Task prompt
Convert the records below into a two-column CSV with the header columns "record_text" and "answer". Give one row per record, put each field in double quotes with line breaks replaced by spaces, and leave out the pictures.

Material provided
———

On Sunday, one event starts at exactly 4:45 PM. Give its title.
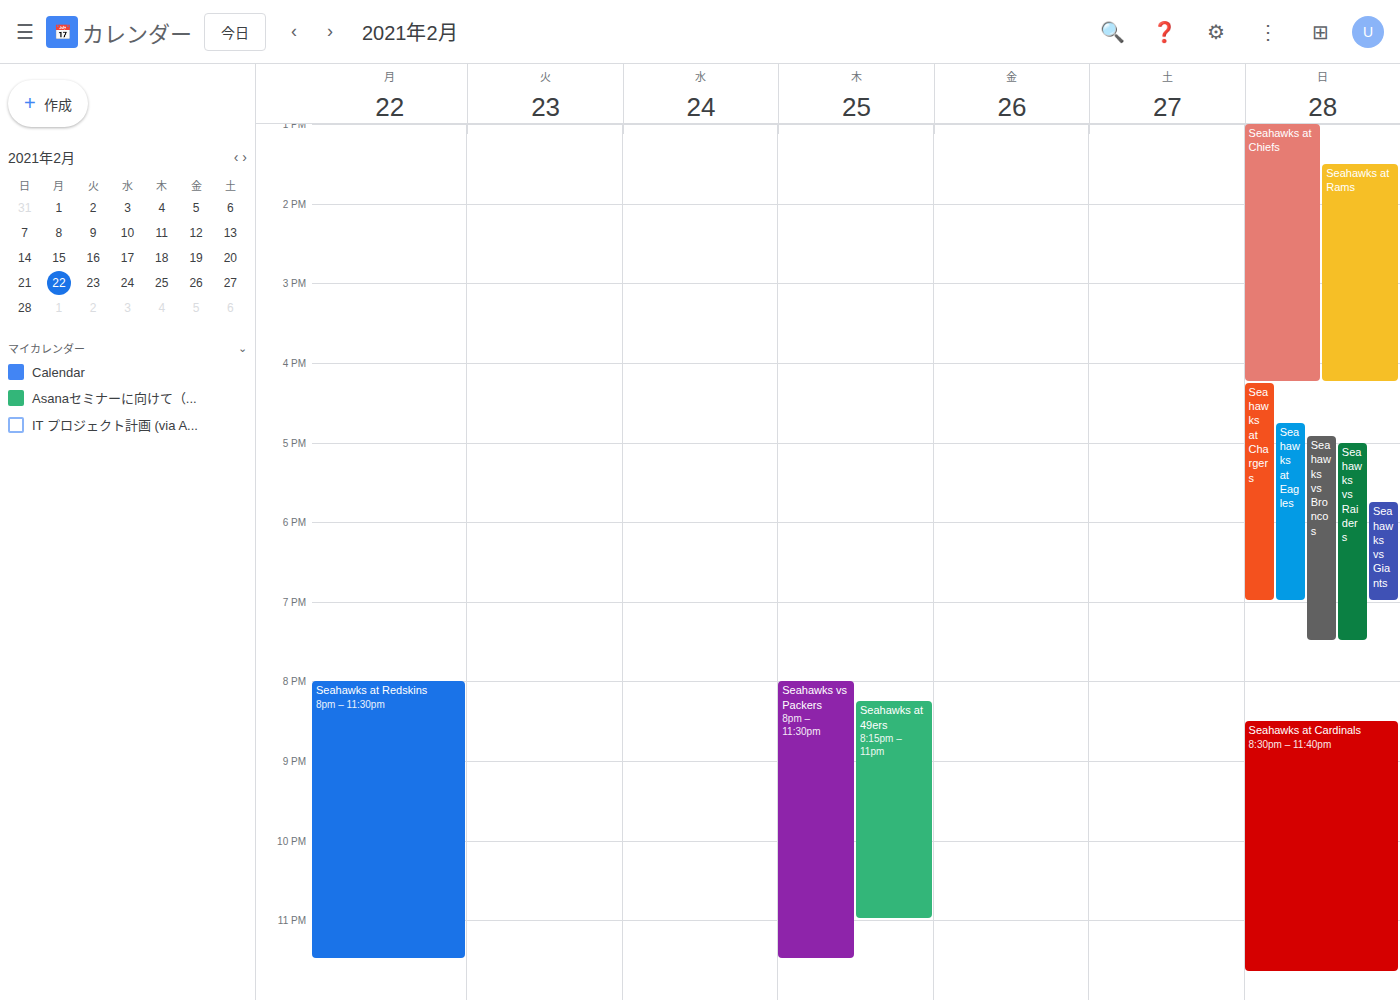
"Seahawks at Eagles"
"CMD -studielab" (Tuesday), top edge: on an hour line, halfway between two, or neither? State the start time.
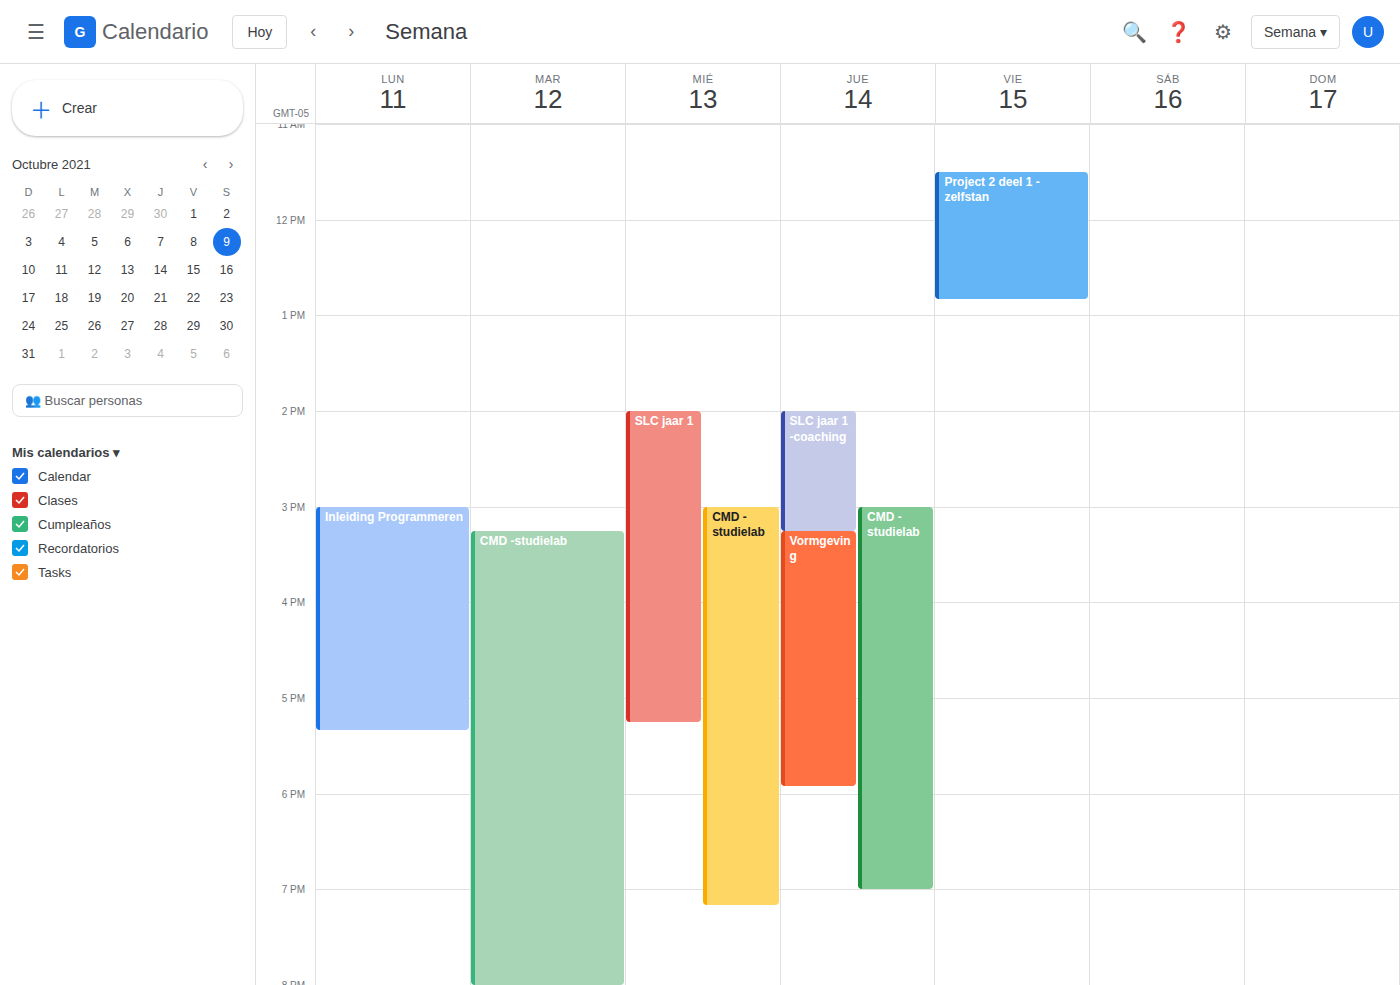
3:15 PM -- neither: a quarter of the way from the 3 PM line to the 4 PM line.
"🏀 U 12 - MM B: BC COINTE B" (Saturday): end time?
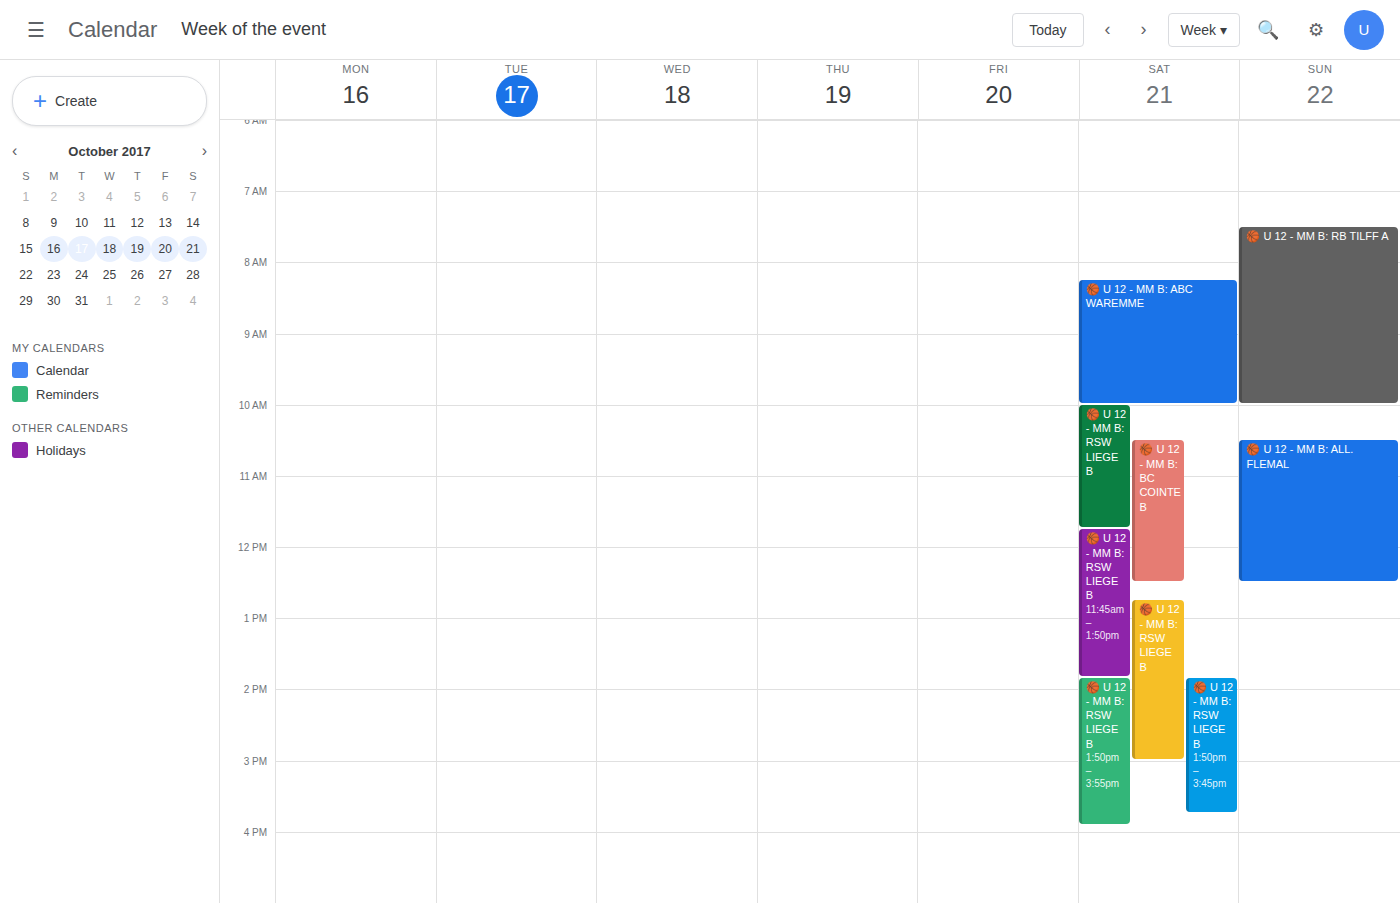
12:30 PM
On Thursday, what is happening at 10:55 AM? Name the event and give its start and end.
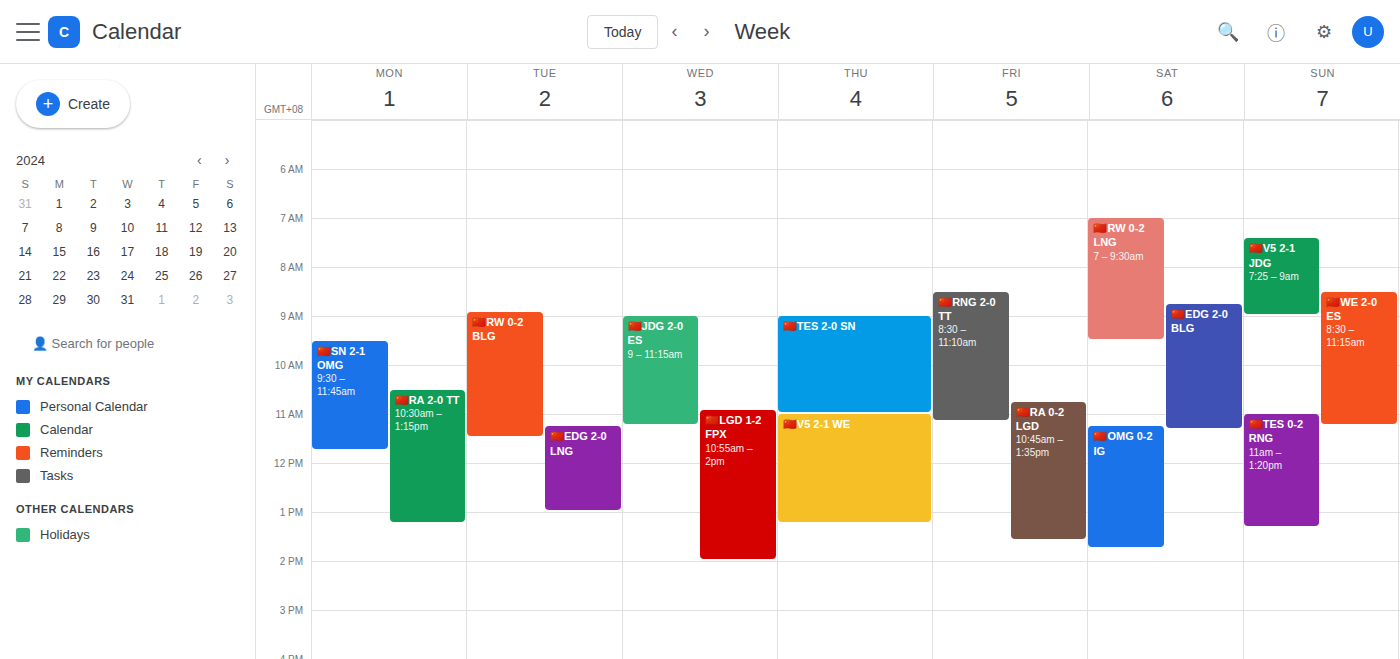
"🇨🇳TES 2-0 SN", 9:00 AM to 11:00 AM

———

Worked answer
record_text,answer
"On Sunday, one event starts at exactly 4:45 PM. Give its title.","""Seahawks at Eagles"""
"""CMD -studielab"" (Tuesday), top edge: on an hour line, halfway between two, or neither? State the start time.","3:15 PM -- neither: a quarter of the way from the 3 PM line to the 4 PM line."
"""🏀 U 12 - MM B: BC COINTE B"" (Saturday): end time?","12:30 PM"
"On Thursday, what is happening at 10:55 AM? Name the event and give its start and end.","""🇨🇳TES 2-0 SN"", 9:00 AM to 11:00 AM"